How do you handle small bad debts in your business?

What do you do with a client who after 90 days still hasn't settled a $209 invoice they keep saying... read more

Asked by:
John Belchamber
John Belchamber Owner & Senior Consultant at Invoke Results
I assume you have had enough contact with them that there is no doubt this amount is neither overlooked nor disputed.  So it depends on the commercial value of the client to you: 1. This is the only invoice.  Send a letter advising legal action if not paid within 7 days.  They will either pay or not.  If they don't, write the debt off and move on.  Spending more time and money on a small, slow-paying client is just not worth it. 2. You have ongoing business for a reasonable amount with them.  Send a letter / email advising that your policy is to do no further work for clients with bills 90+ days overdue so their account has been suspended.  They need to pay within 7 days.  All future work will require a deposit in advance / be on a 7 day payment term. 3. You have no business at present but hope for some in the future.  Build it into the pricing for the future work and make sure the payment terms on that future work are cast-iron including an advance payment, and that they sign for the work before you start doing anything.

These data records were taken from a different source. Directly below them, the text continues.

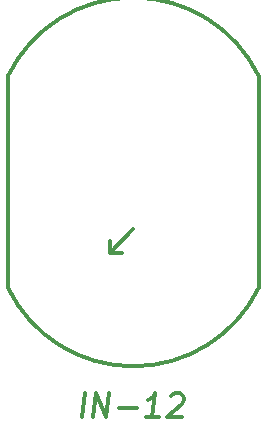
<source format=gbr>
%TF.GenerationSoftware,KiCad,Pcbnew,(6.0.1-0)*%
%TF.CreationDate,2022-02-14T16:52:25-05:00*%
%TF.ProjectId,nixie_daughter,6e697869-655f-4646-9175-67687465722e,rev?*%
%TF.SameCoordinates,Original*%
%TF.FileFunction,Legend,Top*%
%TF.FilePolarity,Positive*%
%FSLAX46Y46*%
G04 Gerber Fmt 4.6, Leading zero omitted, Abs format (unit mm)*
G04 Created by KiCad (PCBNEW (6.0.1-0)) date 2022-02-14 16:52:25*
%MOMM*%
%LPD*%
G01*
G04 APERTURE LIST*
%ADD10C,0.300000*%
G04 APERTURE END LIST*
D10*
%TO.C,IN-12*%
X118620186Y-133904749D02*
X118870186Y-131904749D01*
X119572567Y-133904749D02*
X119822567Y-131904749D01*
X120715424Y-133904749D01*
X120965424Y-131904749D01*
X121763043Y-133142845D02*
X123286853Y-133142845D01*
X125191615Y-133904749D02*
X124048758Y-133904749D01*
X124620186Y-133904749D02*
X124870186Y-131904749D01*
X124643996Y-132190464D01*
X124429710Y-132380940D01*
X124227329Y-132476178D01*
X126179710Y-132095226D02*
X126286853Y-131999988D01*
X126489234Y-131904749D01*
X126965424Y-131904749D01*
X127143996Y-131999988D01*
X127227329Y-132095226D01*
X127298758Y-132285702D01*
X127274948Y-132476178D01*
X127143996Y-132761892D01*
X125858281Y-133904749D01*
X127096377Y-133904749D01*
X121000000Y-120000000D02*
X121000000Y-119000000D01*
X123000000Y-118000000D02*
X121000000Y-120000000D01*
X112400000Y-123000000D02*
X112400000Y-105000000D01*
X121000000Y-120000000D02*
X122000000Y-120000000D01*
X133600000Y-123000000D02*
X133600000Y-105000000D01*
X133600000Y-105000000D02*
G75*
G03*
X112400000Y-105000000I-10600000J-5192886D01*
G01*
X112400000Y-123000000D02*
G75*
G03*
X133600000Y-123000000I10600000J5192886D01*
G01*
%TD*%
M02*

</source>
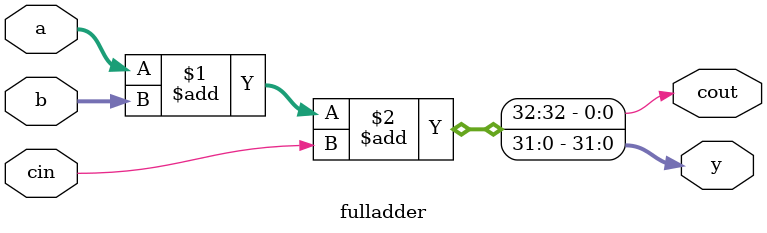
<source format=v>
`timescale 1ns / 1ps
module fulladder # (parameter N = 32 )
                (input [N-1:0] a, b,
                 input          cin,
                 output [N-1:0] y,
                 output         cout);
    assign # 1 {cout, y} = a + b + cin;
endmodule // fulladder

</source>
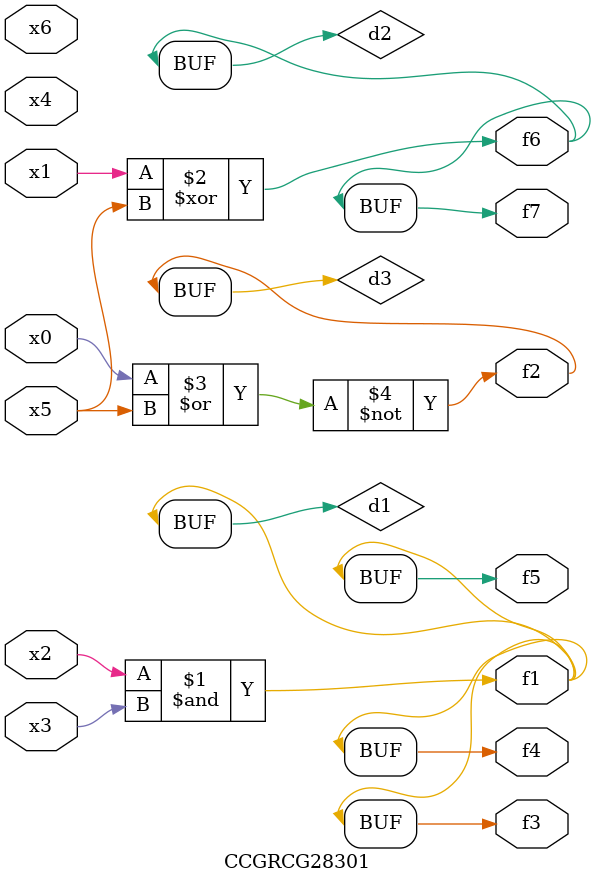
<source format=v>
module CCGRCG28301(
	input x0, x1, x2, x3, x4, x5, x6,
	output f1, f2, f3, f4, f5, f6, f7
);

	wire d1, d2, d3;

	and (d1, x2, x3);
	xor (d2, x1, x5);
	nor (d3, x0, x5);
	assign f1 = d1;
	assign f2 = d3;
	assign f3 = d1;
	assign f4 = d1;
	assign f5 = d1;
	assign f6 = d2;
	assign f7 = d2;
endmodule

</source>
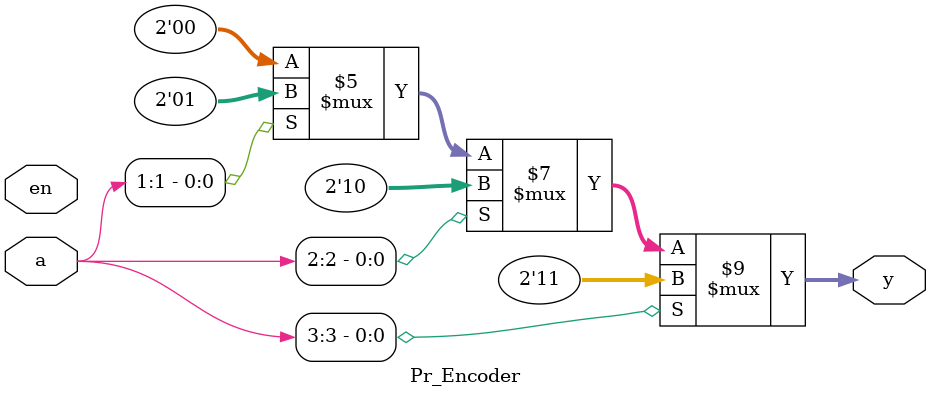
<source format=v>

module Pr_Encoder(

    input [3:0]a,
    input en,
    output reg [1:0]y
);

always @(*) begin
    if(en==0) begin
     y=0;
    end 
    case(1)
        a[3]:y=2'b11;
        a[2]:y=2'b10;
        a[1]:y=2'b01;
        a[0]:y=2'b00;
     default:y=0;
   endcase
end

endmodule

</source>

Including a clear statement of payment terms in your T&C is also a good idea. BTW I once had a client who only ever paid on receipt of a 7 day warning letter.  Non-payment was clearly a cashflow management issue for them and the 7 day letter acted as a warning to them that it was time to stop resisting and pay up.  Once I knew the pattern I just made sure they got 7 day letters at 60 days when other clients didn't get them till 90 days.
Phil Joel
Phil JoelDirector at SavvySME
This website (http://www.business.vic.gov.au/operating-a-business/managing-finances-and-tax/invoicing-and-debt-recovery/debt-recovery) gives very useful advice on steps you should take but to be honest you'll get a much faster response if a lawyer send the letter of demand. I went online and found that Somerville is offering to do this for $38.50.